**RECORD EXTRACTS**
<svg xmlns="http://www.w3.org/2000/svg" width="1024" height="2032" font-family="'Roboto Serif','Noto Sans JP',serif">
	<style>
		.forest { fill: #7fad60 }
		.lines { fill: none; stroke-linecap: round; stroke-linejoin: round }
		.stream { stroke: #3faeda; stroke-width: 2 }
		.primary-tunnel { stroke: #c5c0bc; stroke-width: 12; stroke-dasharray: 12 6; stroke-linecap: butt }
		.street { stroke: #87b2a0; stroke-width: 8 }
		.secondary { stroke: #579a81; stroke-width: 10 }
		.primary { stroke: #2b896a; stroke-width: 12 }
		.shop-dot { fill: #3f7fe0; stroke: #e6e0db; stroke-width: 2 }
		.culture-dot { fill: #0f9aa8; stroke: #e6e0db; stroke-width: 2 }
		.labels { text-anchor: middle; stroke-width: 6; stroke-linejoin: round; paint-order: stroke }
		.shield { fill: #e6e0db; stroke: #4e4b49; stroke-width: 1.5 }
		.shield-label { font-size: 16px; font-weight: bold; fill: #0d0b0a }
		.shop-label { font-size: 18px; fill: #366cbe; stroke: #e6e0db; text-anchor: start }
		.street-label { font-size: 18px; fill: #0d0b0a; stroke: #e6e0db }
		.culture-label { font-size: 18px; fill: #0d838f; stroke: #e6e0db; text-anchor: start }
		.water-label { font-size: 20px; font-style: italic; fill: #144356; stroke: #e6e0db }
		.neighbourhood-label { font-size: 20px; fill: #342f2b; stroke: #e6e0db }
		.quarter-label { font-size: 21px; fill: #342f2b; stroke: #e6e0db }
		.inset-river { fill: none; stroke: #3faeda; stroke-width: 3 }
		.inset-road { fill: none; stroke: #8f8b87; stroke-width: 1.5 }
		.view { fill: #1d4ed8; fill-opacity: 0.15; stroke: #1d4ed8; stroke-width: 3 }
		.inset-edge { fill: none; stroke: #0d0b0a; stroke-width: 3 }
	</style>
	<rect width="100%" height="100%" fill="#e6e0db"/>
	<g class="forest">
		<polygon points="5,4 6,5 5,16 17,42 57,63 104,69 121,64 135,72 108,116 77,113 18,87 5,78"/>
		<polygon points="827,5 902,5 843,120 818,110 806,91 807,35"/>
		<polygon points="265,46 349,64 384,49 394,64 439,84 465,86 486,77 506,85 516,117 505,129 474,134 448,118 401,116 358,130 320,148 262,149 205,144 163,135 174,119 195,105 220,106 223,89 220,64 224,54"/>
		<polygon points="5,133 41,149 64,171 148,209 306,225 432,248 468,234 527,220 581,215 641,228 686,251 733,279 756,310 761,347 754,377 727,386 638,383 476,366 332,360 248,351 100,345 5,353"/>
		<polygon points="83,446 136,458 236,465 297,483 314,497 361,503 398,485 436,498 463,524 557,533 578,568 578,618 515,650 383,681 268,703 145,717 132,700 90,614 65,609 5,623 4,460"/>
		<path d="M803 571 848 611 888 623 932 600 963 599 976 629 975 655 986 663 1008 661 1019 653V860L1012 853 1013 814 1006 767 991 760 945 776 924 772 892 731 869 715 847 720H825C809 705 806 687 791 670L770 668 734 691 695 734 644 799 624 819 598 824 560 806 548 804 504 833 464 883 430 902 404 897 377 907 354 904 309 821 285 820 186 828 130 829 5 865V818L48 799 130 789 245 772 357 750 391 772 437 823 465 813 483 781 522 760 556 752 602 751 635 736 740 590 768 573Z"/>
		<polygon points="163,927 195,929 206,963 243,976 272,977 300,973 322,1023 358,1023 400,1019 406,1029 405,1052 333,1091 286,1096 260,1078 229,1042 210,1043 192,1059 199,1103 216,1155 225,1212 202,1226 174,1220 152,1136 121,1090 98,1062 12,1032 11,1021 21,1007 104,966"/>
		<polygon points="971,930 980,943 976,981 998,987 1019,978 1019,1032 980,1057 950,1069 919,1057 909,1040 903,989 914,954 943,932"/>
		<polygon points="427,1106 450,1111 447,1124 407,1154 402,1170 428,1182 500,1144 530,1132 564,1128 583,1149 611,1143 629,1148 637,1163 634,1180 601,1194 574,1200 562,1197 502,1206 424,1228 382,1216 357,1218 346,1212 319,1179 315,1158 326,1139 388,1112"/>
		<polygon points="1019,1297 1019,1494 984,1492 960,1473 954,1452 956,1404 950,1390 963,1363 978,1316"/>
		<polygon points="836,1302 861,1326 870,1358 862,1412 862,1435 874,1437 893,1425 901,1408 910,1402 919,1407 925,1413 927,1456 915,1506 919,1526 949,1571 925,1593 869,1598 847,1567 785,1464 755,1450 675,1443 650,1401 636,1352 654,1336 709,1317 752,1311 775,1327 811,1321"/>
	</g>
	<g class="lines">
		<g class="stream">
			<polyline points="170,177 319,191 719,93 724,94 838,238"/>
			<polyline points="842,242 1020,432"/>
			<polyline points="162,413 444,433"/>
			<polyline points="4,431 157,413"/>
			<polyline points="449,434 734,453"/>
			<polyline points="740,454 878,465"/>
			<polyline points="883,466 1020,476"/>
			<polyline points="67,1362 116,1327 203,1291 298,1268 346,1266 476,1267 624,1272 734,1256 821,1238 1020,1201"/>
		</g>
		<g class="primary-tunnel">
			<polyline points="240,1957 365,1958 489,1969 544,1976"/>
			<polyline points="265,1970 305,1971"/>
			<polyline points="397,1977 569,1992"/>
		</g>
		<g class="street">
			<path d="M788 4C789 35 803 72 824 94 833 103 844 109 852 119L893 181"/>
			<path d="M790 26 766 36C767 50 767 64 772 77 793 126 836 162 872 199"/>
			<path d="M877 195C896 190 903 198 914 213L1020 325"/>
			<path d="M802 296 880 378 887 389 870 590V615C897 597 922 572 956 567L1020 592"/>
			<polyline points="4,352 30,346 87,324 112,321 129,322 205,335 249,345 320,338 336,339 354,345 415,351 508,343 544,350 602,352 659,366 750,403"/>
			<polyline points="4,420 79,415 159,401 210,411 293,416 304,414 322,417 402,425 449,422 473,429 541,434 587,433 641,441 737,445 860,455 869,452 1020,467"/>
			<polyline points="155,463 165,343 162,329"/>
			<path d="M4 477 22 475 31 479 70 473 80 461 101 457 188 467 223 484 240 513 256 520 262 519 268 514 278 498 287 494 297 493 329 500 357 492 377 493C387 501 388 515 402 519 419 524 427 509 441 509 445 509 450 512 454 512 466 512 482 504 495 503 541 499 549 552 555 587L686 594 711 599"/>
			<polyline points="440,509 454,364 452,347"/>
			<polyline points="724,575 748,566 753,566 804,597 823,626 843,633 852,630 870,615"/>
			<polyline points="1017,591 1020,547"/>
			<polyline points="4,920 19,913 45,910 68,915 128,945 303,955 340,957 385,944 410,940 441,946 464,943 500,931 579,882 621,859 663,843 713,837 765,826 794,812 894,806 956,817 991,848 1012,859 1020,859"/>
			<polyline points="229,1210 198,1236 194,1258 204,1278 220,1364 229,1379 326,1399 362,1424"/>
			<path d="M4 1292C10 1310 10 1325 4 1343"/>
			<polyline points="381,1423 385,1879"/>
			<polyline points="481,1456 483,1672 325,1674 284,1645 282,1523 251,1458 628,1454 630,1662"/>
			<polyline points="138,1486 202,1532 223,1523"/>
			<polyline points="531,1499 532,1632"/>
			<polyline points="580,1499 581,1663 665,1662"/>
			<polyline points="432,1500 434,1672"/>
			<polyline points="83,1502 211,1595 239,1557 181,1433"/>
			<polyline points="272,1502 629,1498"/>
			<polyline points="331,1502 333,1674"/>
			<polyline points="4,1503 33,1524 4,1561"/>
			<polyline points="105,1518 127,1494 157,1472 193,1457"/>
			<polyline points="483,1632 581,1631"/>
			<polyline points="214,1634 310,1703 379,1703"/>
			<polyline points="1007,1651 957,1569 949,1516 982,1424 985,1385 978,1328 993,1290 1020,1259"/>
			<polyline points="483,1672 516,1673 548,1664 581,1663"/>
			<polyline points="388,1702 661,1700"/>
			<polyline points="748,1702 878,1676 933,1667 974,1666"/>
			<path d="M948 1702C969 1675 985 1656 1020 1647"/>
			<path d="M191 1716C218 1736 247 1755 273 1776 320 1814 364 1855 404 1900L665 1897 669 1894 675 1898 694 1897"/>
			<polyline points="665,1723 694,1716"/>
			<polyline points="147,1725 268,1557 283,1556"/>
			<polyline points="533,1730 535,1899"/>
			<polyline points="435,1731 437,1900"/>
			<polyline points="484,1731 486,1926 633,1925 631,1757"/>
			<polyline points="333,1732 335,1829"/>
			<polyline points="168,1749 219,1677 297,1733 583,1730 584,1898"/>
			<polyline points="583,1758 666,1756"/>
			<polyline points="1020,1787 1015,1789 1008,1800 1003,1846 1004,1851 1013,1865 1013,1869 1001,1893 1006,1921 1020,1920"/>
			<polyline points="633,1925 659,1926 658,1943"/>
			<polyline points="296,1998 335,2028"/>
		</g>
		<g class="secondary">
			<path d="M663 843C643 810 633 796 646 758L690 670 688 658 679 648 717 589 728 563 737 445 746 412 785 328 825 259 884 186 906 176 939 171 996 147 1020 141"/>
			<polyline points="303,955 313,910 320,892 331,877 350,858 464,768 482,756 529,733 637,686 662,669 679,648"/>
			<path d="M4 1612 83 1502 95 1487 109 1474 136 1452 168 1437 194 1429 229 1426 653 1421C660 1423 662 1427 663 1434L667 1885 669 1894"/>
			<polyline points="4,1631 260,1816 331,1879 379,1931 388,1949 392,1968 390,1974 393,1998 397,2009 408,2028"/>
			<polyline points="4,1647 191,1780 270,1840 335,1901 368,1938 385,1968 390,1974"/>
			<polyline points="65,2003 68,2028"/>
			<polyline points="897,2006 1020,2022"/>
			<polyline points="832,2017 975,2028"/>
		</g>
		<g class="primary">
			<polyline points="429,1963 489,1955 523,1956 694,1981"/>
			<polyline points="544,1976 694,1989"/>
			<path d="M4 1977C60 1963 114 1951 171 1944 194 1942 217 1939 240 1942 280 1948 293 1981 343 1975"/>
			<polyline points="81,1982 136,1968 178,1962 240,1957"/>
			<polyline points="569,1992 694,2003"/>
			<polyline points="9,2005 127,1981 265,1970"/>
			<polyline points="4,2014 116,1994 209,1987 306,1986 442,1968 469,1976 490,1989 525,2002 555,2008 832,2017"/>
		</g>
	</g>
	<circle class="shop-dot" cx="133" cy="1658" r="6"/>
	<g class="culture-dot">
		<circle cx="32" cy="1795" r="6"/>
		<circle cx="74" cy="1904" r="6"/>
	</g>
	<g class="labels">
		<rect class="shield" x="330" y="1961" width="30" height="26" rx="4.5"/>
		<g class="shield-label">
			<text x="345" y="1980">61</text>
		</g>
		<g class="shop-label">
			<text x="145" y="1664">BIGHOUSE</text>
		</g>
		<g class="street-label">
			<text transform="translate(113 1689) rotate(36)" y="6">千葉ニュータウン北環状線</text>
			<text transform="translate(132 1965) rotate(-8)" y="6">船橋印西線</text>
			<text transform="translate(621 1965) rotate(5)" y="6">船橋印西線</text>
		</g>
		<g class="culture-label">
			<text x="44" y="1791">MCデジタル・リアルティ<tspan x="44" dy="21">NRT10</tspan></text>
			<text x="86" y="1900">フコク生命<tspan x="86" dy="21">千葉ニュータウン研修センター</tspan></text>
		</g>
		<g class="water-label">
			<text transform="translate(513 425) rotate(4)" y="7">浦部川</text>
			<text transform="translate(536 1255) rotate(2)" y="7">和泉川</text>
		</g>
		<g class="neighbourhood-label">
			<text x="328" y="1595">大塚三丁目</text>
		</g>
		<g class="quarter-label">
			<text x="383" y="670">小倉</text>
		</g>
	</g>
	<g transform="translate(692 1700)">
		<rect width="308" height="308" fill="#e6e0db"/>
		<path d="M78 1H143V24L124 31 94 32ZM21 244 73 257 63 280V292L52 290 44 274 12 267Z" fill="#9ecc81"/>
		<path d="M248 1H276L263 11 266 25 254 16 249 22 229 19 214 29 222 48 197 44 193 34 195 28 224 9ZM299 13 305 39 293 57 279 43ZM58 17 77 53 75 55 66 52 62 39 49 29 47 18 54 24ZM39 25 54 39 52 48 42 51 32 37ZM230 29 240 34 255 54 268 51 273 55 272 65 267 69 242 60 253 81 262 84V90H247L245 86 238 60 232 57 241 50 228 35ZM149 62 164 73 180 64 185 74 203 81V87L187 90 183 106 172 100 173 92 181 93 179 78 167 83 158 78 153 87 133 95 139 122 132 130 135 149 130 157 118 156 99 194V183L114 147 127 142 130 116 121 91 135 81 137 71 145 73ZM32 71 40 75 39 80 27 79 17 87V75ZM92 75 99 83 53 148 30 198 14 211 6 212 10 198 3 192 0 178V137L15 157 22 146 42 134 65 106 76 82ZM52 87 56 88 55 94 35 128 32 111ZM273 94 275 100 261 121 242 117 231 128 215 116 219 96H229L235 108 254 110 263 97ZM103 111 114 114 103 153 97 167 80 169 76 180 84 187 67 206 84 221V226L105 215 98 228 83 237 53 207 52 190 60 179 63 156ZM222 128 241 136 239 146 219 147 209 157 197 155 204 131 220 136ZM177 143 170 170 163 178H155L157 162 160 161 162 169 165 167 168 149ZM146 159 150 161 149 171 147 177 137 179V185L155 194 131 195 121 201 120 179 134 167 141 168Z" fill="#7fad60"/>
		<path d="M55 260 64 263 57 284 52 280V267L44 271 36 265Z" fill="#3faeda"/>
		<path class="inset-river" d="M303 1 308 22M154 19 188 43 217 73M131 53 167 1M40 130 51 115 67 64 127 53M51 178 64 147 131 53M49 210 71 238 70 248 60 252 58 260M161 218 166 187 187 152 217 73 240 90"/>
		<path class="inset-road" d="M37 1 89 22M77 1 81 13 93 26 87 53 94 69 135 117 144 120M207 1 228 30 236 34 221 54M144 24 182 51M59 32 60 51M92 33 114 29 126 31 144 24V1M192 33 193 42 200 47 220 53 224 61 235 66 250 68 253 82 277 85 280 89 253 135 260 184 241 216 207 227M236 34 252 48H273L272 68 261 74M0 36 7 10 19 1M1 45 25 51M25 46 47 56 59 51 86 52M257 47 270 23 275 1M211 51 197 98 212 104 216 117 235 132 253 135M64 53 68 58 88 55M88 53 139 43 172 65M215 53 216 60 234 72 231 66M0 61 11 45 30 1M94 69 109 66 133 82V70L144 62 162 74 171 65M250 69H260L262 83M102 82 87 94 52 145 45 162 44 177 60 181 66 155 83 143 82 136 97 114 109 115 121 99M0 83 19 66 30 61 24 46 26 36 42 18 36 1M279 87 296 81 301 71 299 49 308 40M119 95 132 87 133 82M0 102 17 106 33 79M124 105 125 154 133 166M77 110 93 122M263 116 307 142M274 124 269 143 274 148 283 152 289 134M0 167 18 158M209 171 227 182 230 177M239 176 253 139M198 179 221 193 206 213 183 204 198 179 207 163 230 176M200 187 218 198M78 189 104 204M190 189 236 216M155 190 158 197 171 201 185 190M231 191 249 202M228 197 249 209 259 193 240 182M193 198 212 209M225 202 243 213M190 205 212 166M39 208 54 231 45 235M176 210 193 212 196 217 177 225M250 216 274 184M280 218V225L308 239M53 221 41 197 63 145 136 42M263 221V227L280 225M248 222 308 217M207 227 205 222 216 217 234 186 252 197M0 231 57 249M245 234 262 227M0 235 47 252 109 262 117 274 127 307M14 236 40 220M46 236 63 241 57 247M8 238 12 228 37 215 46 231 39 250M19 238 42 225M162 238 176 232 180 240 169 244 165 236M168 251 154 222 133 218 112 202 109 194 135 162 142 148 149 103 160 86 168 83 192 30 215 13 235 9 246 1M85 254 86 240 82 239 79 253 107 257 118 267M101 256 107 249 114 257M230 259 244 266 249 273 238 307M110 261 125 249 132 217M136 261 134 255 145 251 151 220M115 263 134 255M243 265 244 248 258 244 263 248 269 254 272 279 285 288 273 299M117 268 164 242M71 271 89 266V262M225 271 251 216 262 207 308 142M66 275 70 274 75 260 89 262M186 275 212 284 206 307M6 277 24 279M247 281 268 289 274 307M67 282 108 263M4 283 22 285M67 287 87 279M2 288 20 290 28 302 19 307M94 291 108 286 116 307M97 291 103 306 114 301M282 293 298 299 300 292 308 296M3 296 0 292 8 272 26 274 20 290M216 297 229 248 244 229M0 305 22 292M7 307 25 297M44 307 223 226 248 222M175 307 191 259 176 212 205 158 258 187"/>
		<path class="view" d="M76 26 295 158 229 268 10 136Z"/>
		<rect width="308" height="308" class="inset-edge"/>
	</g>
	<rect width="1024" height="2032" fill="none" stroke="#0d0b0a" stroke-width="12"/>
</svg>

**ASSIGNMENT**
Would you please copy each line of the listing that contains the word "lines"?

**YOUR RESPONSE**
		.lines { fill: none; stroke-linecap: round; stroke-linejoin: round }
	<g class="lines">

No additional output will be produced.